• _WHAT IS REQUIRED_: Filter these records by the string "Left", copying each line that holds it.

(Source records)
━━━━━━━━━━━━━━━━

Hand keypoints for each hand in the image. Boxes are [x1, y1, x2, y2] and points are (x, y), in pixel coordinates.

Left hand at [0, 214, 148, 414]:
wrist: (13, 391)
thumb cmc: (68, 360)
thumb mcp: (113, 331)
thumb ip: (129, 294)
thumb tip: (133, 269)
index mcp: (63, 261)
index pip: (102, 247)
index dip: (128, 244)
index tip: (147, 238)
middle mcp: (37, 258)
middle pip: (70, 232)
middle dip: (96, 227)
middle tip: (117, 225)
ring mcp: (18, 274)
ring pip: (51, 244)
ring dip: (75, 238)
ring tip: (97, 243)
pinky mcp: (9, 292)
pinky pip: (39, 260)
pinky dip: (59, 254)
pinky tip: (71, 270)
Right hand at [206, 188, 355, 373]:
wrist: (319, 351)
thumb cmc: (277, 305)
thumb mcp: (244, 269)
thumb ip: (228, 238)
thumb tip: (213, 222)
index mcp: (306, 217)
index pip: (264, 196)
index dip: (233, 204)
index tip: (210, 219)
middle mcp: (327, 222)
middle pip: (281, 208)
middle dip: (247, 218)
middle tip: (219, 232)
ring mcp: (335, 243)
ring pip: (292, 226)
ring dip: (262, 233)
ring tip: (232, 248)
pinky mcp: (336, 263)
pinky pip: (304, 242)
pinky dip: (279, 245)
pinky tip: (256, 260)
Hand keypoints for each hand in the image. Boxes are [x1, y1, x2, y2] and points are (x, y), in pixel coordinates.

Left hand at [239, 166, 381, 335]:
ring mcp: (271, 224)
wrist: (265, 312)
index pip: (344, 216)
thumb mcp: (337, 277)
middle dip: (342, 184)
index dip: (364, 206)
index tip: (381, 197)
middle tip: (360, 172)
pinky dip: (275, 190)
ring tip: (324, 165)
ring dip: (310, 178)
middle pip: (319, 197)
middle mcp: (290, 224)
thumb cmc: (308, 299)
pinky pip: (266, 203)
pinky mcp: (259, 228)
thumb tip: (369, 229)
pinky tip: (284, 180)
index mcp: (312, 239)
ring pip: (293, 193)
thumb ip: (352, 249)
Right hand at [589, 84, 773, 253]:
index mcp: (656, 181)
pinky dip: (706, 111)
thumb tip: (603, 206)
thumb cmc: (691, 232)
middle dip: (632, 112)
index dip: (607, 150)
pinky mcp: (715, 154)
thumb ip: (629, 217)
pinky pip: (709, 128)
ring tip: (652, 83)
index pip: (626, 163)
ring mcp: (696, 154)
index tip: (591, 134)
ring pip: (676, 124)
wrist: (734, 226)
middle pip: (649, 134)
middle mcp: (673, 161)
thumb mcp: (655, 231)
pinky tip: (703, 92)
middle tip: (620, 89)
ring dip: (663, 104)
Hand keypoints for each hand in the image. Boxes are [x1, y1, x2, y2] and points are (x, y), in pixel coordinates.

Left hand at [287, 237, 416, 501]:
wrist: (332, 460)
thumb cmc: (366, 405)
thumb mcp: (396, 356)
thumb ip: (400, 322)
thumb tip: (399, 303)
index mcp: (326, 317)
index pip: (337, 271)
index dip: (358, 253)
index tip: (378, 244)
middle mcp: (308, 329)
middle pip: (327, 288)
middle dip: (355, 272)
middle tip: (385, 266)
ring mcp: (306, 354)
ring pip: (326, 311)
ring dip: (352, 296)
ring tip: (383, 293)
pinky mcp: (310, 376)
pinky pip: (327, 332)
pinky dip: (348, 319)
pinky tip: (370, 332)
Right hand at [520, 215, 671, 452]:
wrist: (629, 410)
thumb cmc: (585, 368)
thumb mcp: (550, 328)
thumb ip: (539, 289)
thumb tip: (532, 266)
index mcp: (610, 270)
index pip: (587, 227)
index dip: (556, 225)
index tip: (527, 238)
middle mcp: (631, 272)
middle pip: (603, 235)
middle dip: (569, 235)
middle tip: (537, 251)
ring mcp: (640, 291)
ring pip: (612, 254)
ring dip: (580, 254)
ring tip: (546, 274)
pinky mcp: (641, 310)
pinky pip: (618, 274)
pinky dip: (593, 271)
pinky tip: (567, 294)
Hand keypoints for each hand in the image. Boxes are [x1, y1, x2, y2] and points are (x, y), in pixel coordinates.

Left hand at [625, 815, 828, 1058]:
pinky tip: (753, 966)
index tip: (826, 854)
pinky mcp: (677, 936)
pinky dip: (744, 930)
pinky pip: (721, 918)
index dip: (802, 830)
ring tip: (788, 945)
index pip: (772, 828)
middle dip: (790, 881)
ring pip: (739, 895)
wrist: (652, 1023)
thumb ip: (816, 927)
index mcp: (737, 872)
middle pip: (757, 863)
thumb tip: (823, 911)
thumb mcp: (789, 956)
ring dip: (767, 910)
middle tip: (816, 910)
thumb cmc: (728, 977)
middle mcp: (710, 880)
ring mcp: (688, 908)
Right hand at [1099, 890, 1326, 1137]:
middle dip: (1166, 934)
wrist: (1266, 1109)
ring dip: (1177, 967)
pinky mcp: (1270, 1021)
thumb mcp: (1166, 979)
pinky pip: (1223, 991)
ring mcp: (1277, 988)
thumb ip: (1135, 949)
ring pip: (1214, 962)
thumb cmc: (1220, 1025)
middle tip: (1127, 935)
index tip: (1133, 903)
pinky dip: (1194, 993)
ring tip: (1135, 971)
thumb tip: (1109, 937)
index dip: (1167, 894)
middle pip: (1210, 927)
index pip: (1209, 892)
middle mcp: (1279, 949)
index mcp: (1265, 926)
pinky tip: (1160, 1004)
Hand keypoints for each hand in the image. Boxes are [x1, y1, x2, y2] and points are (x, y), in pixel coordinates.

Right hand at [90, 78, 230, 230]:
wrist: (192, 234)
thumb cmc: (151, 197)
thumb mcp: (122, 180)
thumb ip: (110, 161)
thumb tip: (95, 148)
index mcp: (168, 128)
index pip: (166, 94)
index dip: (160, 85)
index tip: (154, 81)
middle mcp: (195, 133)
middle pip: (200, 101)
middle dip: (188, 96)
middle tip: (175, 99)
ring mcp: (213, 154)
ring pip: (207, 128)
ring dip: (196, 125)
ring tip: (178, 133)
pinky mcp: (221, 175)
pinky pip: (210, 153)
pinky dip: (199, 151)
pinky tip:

━━━━━━━━━━━━━━━━

• _EXPECTED OUTPUT_:
Left hand at [0, 214, 148, 414]:
Left hand at [239, 166, 381, 335]:
Left hand at [287, 237, 416, 501]:
Left hand at [625, 815, 828, 1058]:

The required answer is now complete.